Oh, and what QuintisessentialShadows said! Grin

Fennel · 17/11/2010 12:33

yes, James Mill would be fine Smile. or JS Mill, he's be OK too.

Eleison · 17/11/2010 12:34

Yes. I can actually imagine JSM changing a nappy.

MummyBerryJuice · 17/11/2010 12:34

I sympathise completely. I have almost a full year's worth of BMJs piled in the dining room waiting to be read. I find it difficult to keep up with MN, FGS!!

(In all honesty though, I've read your contributions onthe Feminist board and you are far from chicken brains)

BonniePrinceBilly · 17/11/2010 12:37

Maybe you should take some time after the kids are in bed to let him help you understand it, if you would like to? Its win win, he gets to talk to you about it, you get to use your brain and feel better about yourself. Whats not to like?

ProfessorLaytonIsMyLoveSlave · 17/11/2010 12:38

Quint is right...

HerbWoman · 17/11/2010 12:40

You're not anaemic, are you? That always wrecks my ability to concentrate on anything.

------------

### Assigned task
Transcribe the forum thread above from "Eleison · 17/11/2010" up to and including "not to like?".

### Landmark coordinate records
------------

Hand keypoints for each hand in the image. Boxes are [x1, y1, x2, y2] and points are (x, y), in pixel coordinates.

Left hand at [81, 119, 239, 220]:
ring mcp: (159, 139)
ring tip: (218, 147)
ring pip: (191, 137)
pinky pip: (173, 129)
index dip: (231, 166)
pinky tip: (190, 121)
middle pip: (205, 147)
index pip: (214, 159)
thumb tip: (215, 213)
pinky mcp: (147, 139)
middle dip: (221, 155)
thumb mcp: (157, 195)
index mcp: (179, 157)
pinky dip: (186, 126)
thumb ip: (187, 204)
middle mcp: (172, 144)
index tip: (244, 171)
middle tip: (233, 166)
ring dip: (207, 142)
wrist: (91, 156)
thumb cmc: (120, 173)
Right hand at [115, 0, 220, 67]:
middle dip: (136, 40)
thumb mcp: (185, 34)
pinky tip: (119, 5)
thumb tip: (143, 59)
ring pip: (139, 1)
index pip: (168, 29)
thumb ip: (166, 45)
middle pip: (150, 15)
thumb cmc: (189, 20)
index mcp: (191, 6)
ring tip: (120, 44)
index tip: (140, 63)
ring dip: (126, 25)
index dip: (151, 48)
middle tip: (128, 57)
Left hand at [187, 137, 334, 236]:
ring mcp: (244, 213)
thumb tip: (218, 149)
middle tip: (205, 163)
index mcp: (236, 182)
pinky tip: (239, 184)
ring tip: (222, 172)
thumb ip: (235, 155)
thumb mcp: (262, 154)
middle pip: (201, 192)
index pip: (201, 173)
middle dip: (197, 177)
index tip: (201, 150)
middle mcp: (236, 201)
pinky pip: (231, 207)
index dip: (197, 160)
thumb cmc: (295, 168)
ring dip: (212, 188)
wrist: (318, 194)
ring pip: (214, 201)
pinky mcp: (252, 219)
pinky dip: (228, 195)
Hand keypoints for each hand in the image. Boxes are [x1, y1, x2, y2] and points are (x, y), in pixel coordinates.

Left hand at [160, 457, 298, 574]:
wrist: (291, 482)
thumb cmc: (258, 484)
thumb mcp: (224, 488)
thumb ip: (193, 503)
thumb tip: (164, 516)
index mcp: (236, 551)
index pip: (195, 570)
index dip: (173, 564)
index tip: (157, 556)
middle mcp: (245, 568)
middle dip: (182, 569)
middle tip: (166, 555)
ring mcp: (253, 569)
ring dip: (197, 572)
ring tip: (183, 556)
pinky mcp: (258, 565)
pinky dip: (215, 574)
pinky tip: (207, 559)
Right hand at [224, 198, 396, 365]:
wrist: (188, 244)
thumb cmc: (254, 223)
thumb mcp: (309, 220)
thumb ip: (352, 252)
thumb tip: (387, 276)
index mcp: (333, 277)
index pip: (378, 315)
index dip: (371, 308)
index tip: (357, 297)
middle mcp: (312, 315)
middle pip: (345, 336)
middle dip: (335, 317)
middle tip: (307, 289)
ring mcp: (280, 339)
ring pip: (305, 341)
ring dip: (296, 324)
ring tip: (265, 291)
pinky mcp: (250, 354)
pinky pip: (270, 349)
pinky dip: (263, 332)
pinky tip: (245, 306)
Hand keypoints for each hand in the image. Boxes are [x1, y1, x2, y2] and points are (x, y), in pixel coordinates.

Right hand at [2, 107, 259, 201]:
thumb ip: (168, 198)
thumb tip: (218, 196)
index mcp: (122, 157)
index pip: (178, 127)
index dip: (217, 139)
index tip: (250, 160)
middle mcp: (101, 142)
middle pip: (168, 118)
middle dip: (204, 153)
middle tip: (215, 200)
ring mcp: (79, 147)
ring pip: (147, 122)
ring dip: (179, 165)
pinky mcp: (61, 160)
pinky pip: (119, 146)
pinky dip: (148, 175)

------------

### Answer to this exercise
Eleison · 17/11/2010 12:34

Yes. I can actually imagine JSM changing a nappy.

MummyBerryJuice · 17/11/2010 12:34

I sympathise completely. I have almost a full year's worth of BMJs piled in the dining room waiting to be read. I find it difficult to keep up with MN, FGS!!

(In all honesty though, I've read your contributions onthe Feminist board and you are far from chicken brains)

BonniePrinceBilly · 17/11/2010 12:37

Maybe you should take some time after the kids are in bed to let him help you understand it, if you would like to? Its win win, he gets to talk to you about it, you get to use your brain and feel better about yourself. Whats not to like?